Les taux de guérison de l’hépatite C chez les co-infectéEs VIH, par la bithérapie PEG-interféron-ribavirine, ne sont aujourd’hui que de 27% dans la vie réelle, selon l’étude française de l’ANRS et jusqu’à 40% chez les co-infectéEs de luxe, triés sur le volet, dans l’étude américaine.
Toutefois, il est capital de préciser que même si les 60% à 73% de non-guérison de l’hépatite C, sont encore baptisés sadiquement « d’échec de traitement » par les hépatologues inféodéEs aux laboratoires pharmaceutiques, ce traitement aura quand même permis de bloquer l’évolution des lésions du foie pour deux ou trois ans, pour la majorité des co-infectéEs. Il aura même permis, pour un tiers environ, de constater une amélioration conséquente, mais hélas provisoire, de ces lésions. Et surtout il faut savoir que l’interféron permet de retarder de plusieurs années l’éventuelle survenue d’un cancer du foie.
Recommandations urgentes
Nous voyons bel et bien que c’est le vocabulaire abscons des hépatologues qui est réellement en « échec thérapeutique » et qui freine de manière coupable l’accès aux soins et surtout inhibe l’éventuelle démarche d’un deuxième traitement !
Chez touTEs les séropositifVEs VIH, mais encore plus chez les co-infectéEs, il faut absolument prendre en charge très tôt et tenir compte des problèmes d’alcool, du surpoids et donc des survenues de diabète et de problèmes pulmonaires et cardiaques, qui deviennent des complications hélas fréquentes à partir de la cirrhose. Il faut aussi dans bon nombre de cas adapter la combinaison thérapeutique de la trithérapie anti-VIH, mais aussi la prescription de tous les autres traitements, en fonction de l’état d’avancée des lésions du foie.
Plus que jamais, l’éducation thérapeutique et la médiation en santé peut jouer un rôle essentiel dans la formation au dialogue pour les équipes de soin et surtout pour l’accompagnement et la prise en charge de leur santé par les co-infectéEs cirrhotiques en France.

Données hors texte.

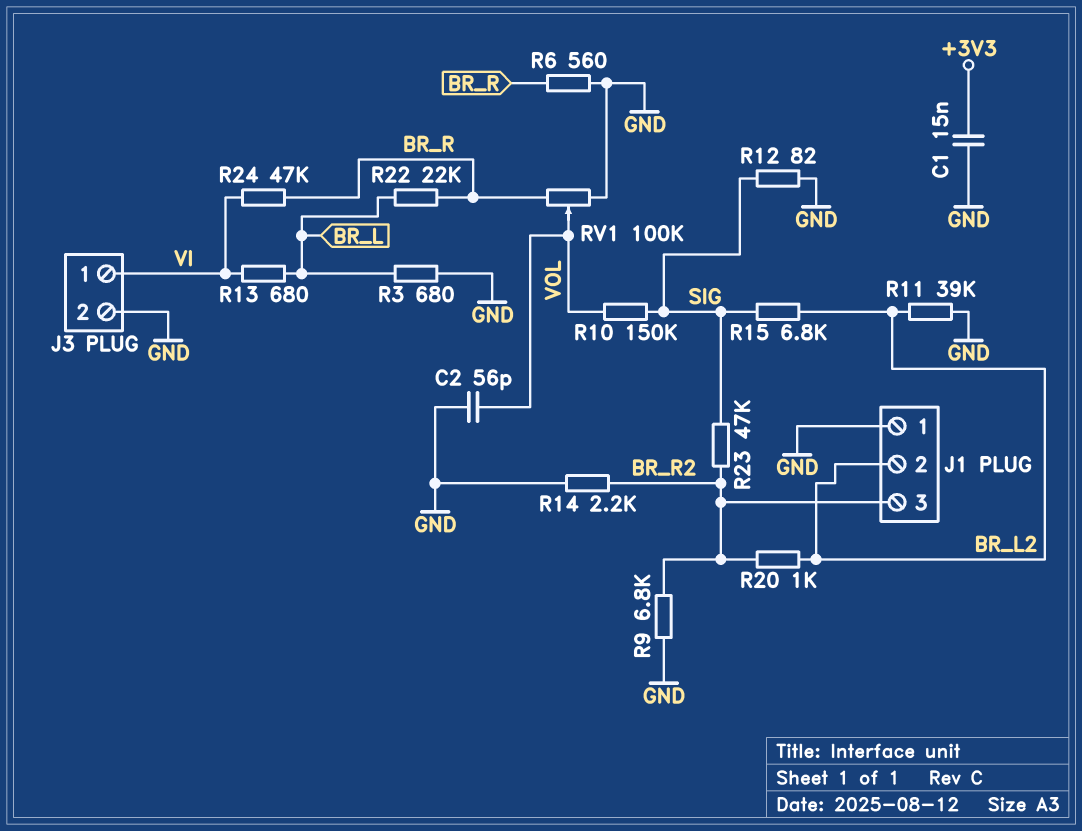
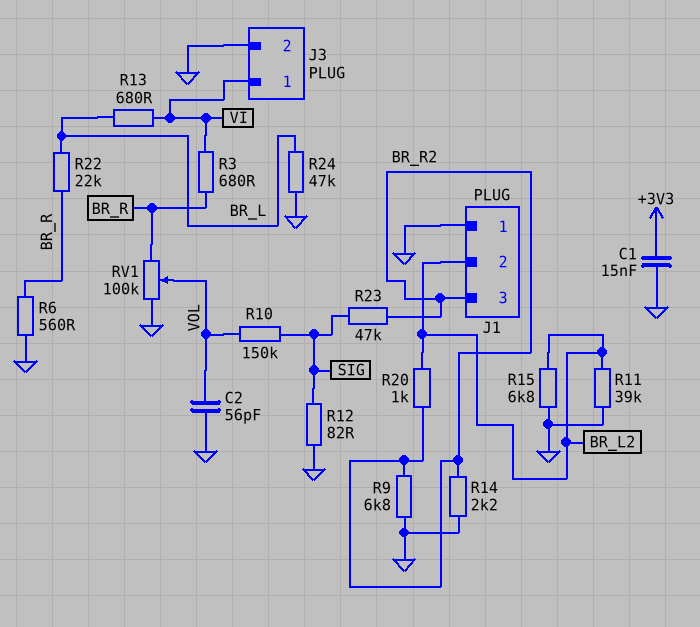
R3: 680 (BR_L, GND) -> 680 (BR_R, VI)
R15: 6.8k (BR_L2, SIG) -> 6.8k (BR_L2, GND)
R24: 47k (BR_R, VI) -> 47k (BR_L, GND)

En conclusion de cette journée brillante, l’édition du Monde du 15 septembre 2005, reprenait cette citation : « Il y a 100 000 cirrhoses à venir et vu le taux de mortalité lié à cette complication de l’hépatite virale, nous allons avoir 10 000 décès au cours des trois années à venir si on ne les traite pas en urgence ! » Dr Pascal Melin, fondateur de SOS-hépatites.